Reversed with instructions to vacate the order for refund in accordance with this opinion.
NOTES
[1] Minn.Stat. § 273.13, subd. 17 (1978) provides:
A structure situated on real property that is used for housing for the elderly or for low and moderate income families as defined by Title II of the National Housing Act or the Minnesota housing finance agency law of 1971 or regulations promulgated by the agency pursuant thereto and financed by a direct federal loan or federally insured loan or a loan made by the Minnesota housing finance agency pursuant to the provisions of either of said acts and acts amendatory thereof shall, for 15 years from the date of the completion of the original construction or substantial rehabilitation, or for the original term of the loan, be assessed at 20 percent of the market value thereof, provided that the fair market value as determined by the assessor is based on the normal approach to value using normal unrestricted rents.
Subd. 17a provides:
The provision of subdivision 17 shall apply only to non-profit and limited dividend entities.
[2] Minn.Stat. § 272.02, subd. 1(6) (1978) provides:
Except as provided in other subdivisions of this section or in section 272.025, all property described in this section to the extent herein limited shall be exempt from taxation:
* * * * * *
(6) Institutions of purely public charity.
[3] Minn.
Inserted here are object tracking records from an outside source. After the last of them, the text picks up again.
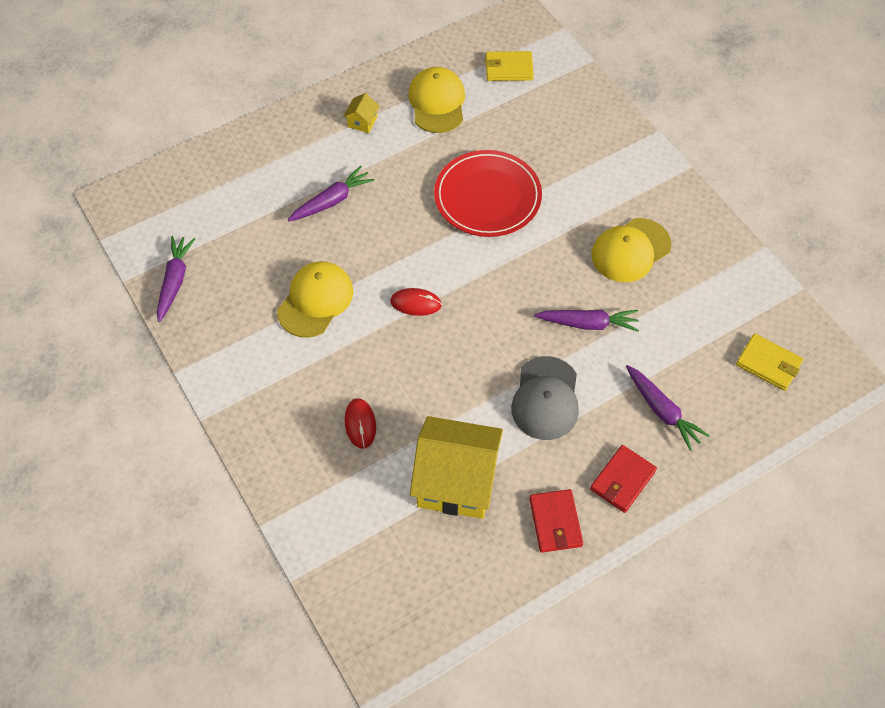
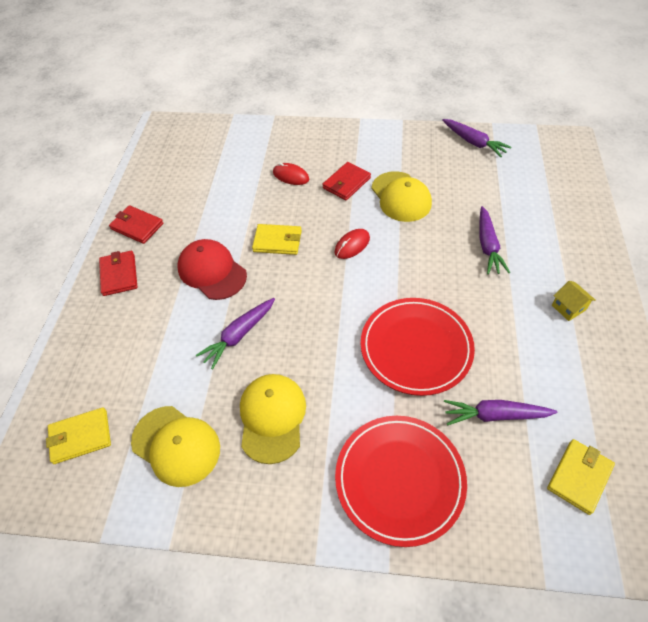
camera: 130 degrees right, 5 degrees down
yellow cap [408,67,465,133] -> yellow cap moved to [131,406,220,487]
yellow house [410,416,503,519] -> none
grey cap [511,356,579,440] -> red cap [178,239,247,300]
purple carrot [626,365,710,451] -> purple carrot moved to [444,400,557,425]
none -> yellow wallet [252,224,302,255]
none -> red wallet [322,162,371,200]
none -> red plate [335,416,467,547]

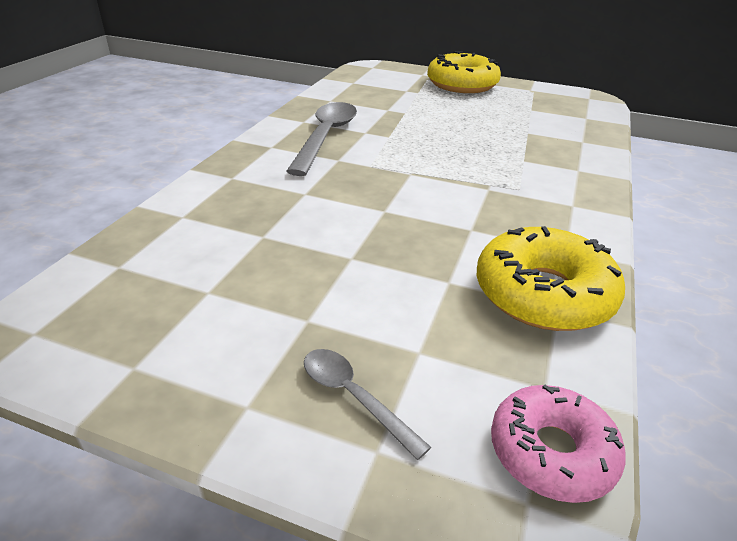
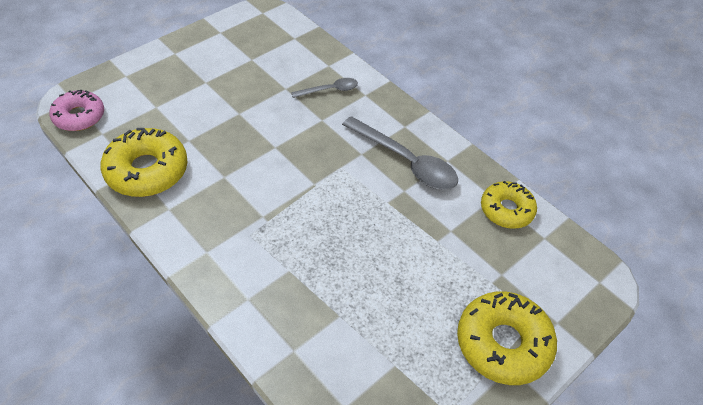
camera: 115 degrees right, 15 degrees up
grey spoon [304,349,431,460] -> grey spoon moved to [291,78,358,98]
none -> yellow donut [481,181,537,229]

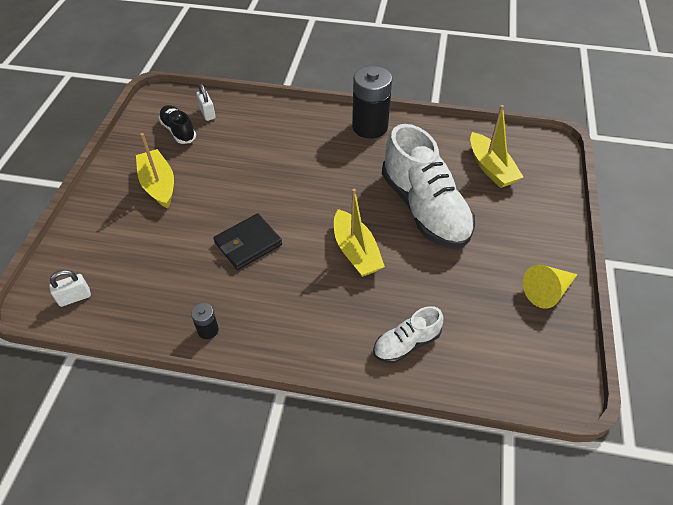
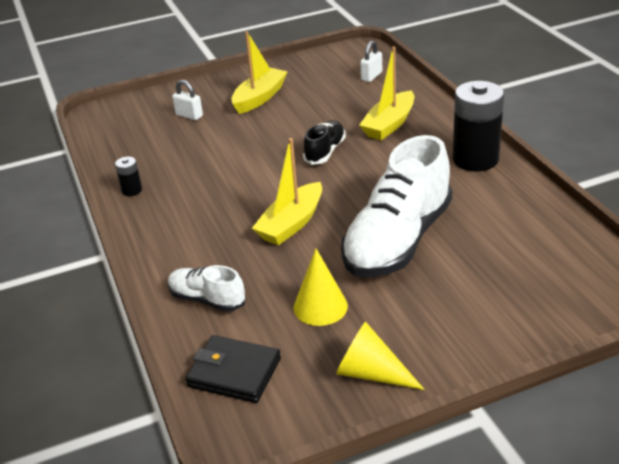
camera: 60 degrees right, 15 degrees down
white padlock [49,270,91,307] -> white padlock moved to [172,80,203,120]
black shoe [158,105,196,144] -> black shoe moved to [303,121,346,165]
black wallet [214,214,282,270] -> black wallet moved to [185,335,281,403]
yellow boat [470,105,523,188] -> yellow boat moved to [359,47,414,140]
none -> yellow cone [293,249,348,326]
Const. art. 10, § 1 provides in relevant part:
Section 1. Power of taxation; exemptions; legislative powers * * * Taxes shall be uniform upon the same class of subjects and shall be levied and collected for public purposes, but * * * institutions of purely public charity * * * shall be exempt from taxation except as provided in this section * * *. The legislature by law may define or limit the property exempt under this section other than churches, houses of worship, and property solely used for educational purposes by academies, colleges, universities and seminaries of learning.
[4] U.S. Const. amend. XIV, § 1 reads in part: No state shall * * * deny to any person within its jurisdiction the equal protection of the laws.
[5] The Minnesota Housing Finance Agency Law of 1971, codified at Minn.Stat. § 462A.01-.24 (1982), created the Minnesota housing finance agency to aid in the financing and construction of low-cost housing.
[6] See 12 U.S.C.A. § 1715z-la(e)(2) (1980), requiring developers to seek assurances from local officials that property taxes will be no greater than normal for the community, and 12 U.S.C.A. § 1715z-1(f)(3)(A) (repealed by Pub.L. 97-35, §§ 321(f)(3) and 322(f)(7)) and (g), providing for an operating subsidy fund to aid troubled developers faced with increased taxes and maintenance costs.